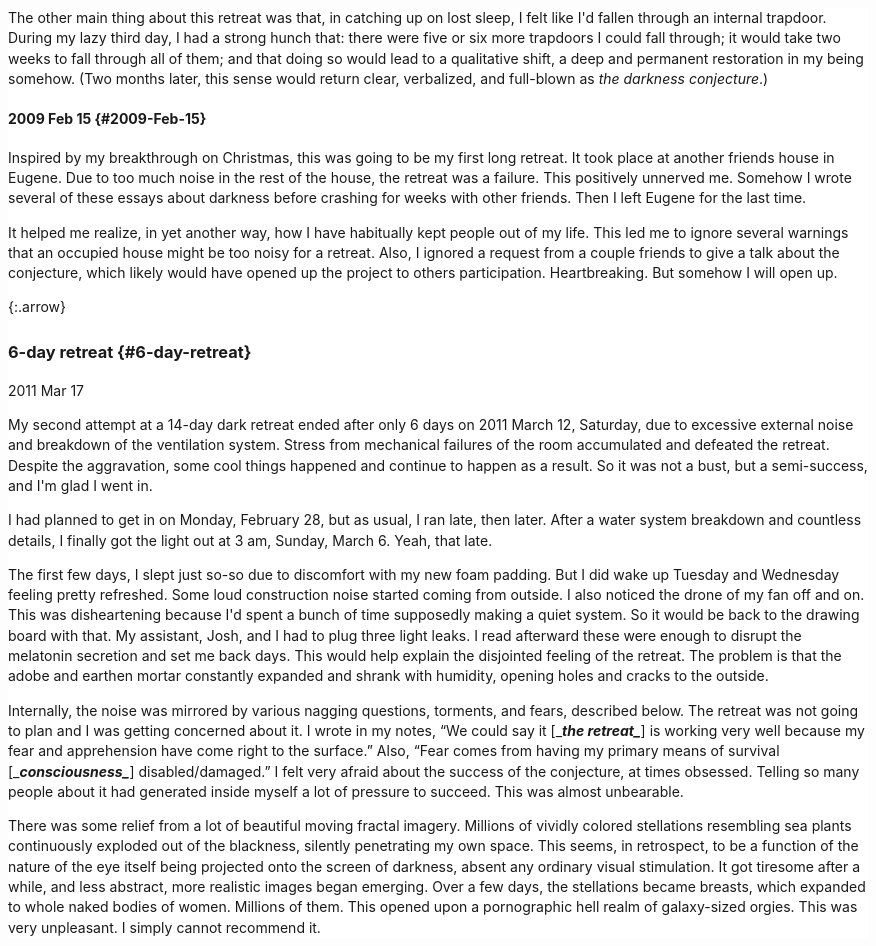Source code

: The other main thing about this retreat was that, in catching up on lost sleep, I felt like I'd fallen through an internal trapdoor. During my lazy third day, I had a strong hunch that: there were five or six more trapdoors I could fall through; it would take two weeks to fall through all of them; and that doing so would lead to a qualitative shift, a deep and permanent restoration in my being somehow. (Two months later, this sense would return clear, verbalized, and full-blown as _the darkness conjecture_.)

#### 2009 Feb 15 {#2009-Feb-15}

Inspired by my breakthrough on Christmas, this was going to be my first long retreat. It took place at another friends house in Eugene. Due to too much noise in the rest of the house, the retreat was a failure. This positively unnerved me. Somehow I wrote several of these essays about darkness before crashing for weeks with other friends. Then I left Eugene for the last time.

It helped me realize, in yet another way, how I have habitually kept people out of my life. This led me to ignore several warnings that an occupied house might be too noisy for a retreat. Also, I ignored a request from a couple friends to give a talk about the conjecture, which likely would have opened up the project to others participation. Heartbreaking. But somehow I will open up.

{:.arrow}



### 6-day retreat {#6-day-retreat}

2011 Mar 17

My second attempt at a 14-day dark retreat ended after only 6 days on 2011 March 12, Saturday, due to excessive external noise and breakdown of the ventilation system. Stress from mechanical failures of the room accumulated and defeated the retreat. Despite the aggravation, some cool things happened and continue to happen as a result. So it was not a bust, but a semi-success, and I'm glad I went in.

I had planned to get in on Monday, February 28, but as usual, I ran late, then later. After a water system breakdown and countless details, I finally got the light out at 3 am, Sunday, March 6. Yeah, that late.

The first few days, I slept just so-so due to discomfort with my new foam padding. But I did wake up Tuesday and Wednesday feeling pretty refreshed. Some loud construction noise started coming from outside. I also noticed the drone of my fan off and on. This was disheartening because I'd spent a bunch of time supposedly making a quiet system. So it would be back to the drawing board with that. My assistant, Josh, and I had to plug three light leaks. I read afterward these were enough to disrupt the melatonin secretion and set me back days. This would help explain the disjointed feeling of the retreat. The problem is that the adobe and earthen mortar constantly expanded and shrank with humidity, opening holes and cracks to the outside.

Internally, the noise was mirrored by various nagging questions, torments, and fears, described below. The retreat was not going to plan and I was getting concerned about it. I wrote in my notes, “We could say it \[____the retreat\____] is working very well because my fear and apprehension have come right to the surface.” Also, “Fear comes from having my primary means of survival \[____consciousness\____] disabled/damaged.” I felt very afraid about the success of the conjecture, at times obsessed. Telling so many people about it had generated inside myself a lot of pressure to succeed. This was almost unbearable.

There was some relief from a lot of beautiful moving fractal imagery. Millions of vividly colored stellations resembling sea plants continuously exploded out of the blackness, silently penetrating my own space. This seems, in retrospect, to be a function of the nature of the eye itself being projected onto the screen of darkness, absent any ordinary visual stimulation. It got tiresome after a while, and less abstract, more realistic images began emerging. Over a few days, the stellations became breasts, which expanded to whole naked bodies of women. Millions of them. This opened upon a pornographic hell realm of galaxy-sized orgies. This was very unpleasant. I simply cannot recommend it.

* **Your objective**
Restate the material above word for word; pictures do not belong in the copy.

* **Task solution**
Source code

: The other main thing about this retreat was that, in catching up on lost sleep, I felt like I'd fallen through an internal trapdoor. During my lazy third day, I had a strong hunch that: there were five or six more trapdoors I could fall through; it would take two weeks to fall through all of them; and that doing so would lead to a qualitative shift, a deep and permanent restoration in my being somehow. (Two months later, this sense would return clear, verbalized, and full-blown as _the darkness conjecture_.)

#### 2009 Feb 15 {#2009-Feb-15}

Inspired by my breakthrough on Christmas, this was going to be my first long retreat. It took place at another friends house in Eugene. Due to too much noise in the rest of the house, the retreat was a failure. This positively unnerved me. Somehow I wrote several of these essays about darkness before crashing for weeks with other friends. Then I left Eugene for the last time.

It helped me realize, in yet another way, how I have habitually kept people out of my life. This led me to ignore several warnings that an occupied house might be too noisy for a retreat. Also, I ignored a request from a couple friends to give a talk about the conjecture, which likely would have opened up the project to others participation. Heartbreaking. But somehow I will open up.

{:.arrow}



### 6-day retreat {#6-day-retreat}

2011 Mar 17

My second attempt at a 14-day dark retreat ended after only 6 days on 2011 March 12, Saturday, due to excessive external noise and breakdown of the ventilation system. Stress from mechanical failures of the room accumulated and defeated the retreat. Despite the aggravation, some cool things happened and continue to happen as a result. So it was not a bust, but a semi-success, and I'm glad I went in.

I had planned to get in on Monday, February 28, but as usual, I ran late, then later. After a water system breakdown and countless details, I finally got the light out at 3 am, Sunday, March 6. Yeah, that late.

The first few days, I slept just so-so due to discomfort with my new foam padding. But I did wake up Tuesday and Wednesday feeling pretty refreshed. Some loud construction noise started coming from outside. I also noticed the drone of my fan off and on. This was disheartening because I'd spent a bunch of time supposedly making a quiet system. So it would be back to the drawing board with that. My assistant, Josh, and I had to plug three light leaks. I read afterward these were enough to disrupt the melatonin secretion and set me back days. This would help explain the disjointed feeling of the retreat. The problem is that the adobe and earthen mortar constantly expanded and shrank with humidity, opening holes and cracks to the outside.

Internally, the noise was mirrored by various nagging questions, torments, and fears, described below. The retreat was not going to plan and I was getting concerned about it. I wrote in my notes, “We could say it \[____the retreat\____] is working very well because my fear and apprehension have come right to the surface.” Also, “Fear comes from having my primary means of survival \[____consciousness\____] disabled/damaged.” I felt very afraid about the success of the conjecture, at times obsessed. Telling so many people about it had generated inside myself a lot of pressure to succeed. This was almost unbearable.

There was some relief from a lot of beautiful moving fractal imagery. Millions of vividly colored stellations resembling sea plants continuously exploded out of the blackness, silently penetrating my own space. This seems, in retrospect, to be a function of the nature of the eye itself being projected onto the screen of darkness, absent any ordinary visual stimulation. It got tiresome after a while, and less abstract, more realistic images began emerging. Over a few days, the stellations became breasts, which expanded to whole naked bodies of women. Millions of them. This opened upon a pornographic hell realm of galaxy-sized orgies. This was very unpleasant. I simply cannot recommend it.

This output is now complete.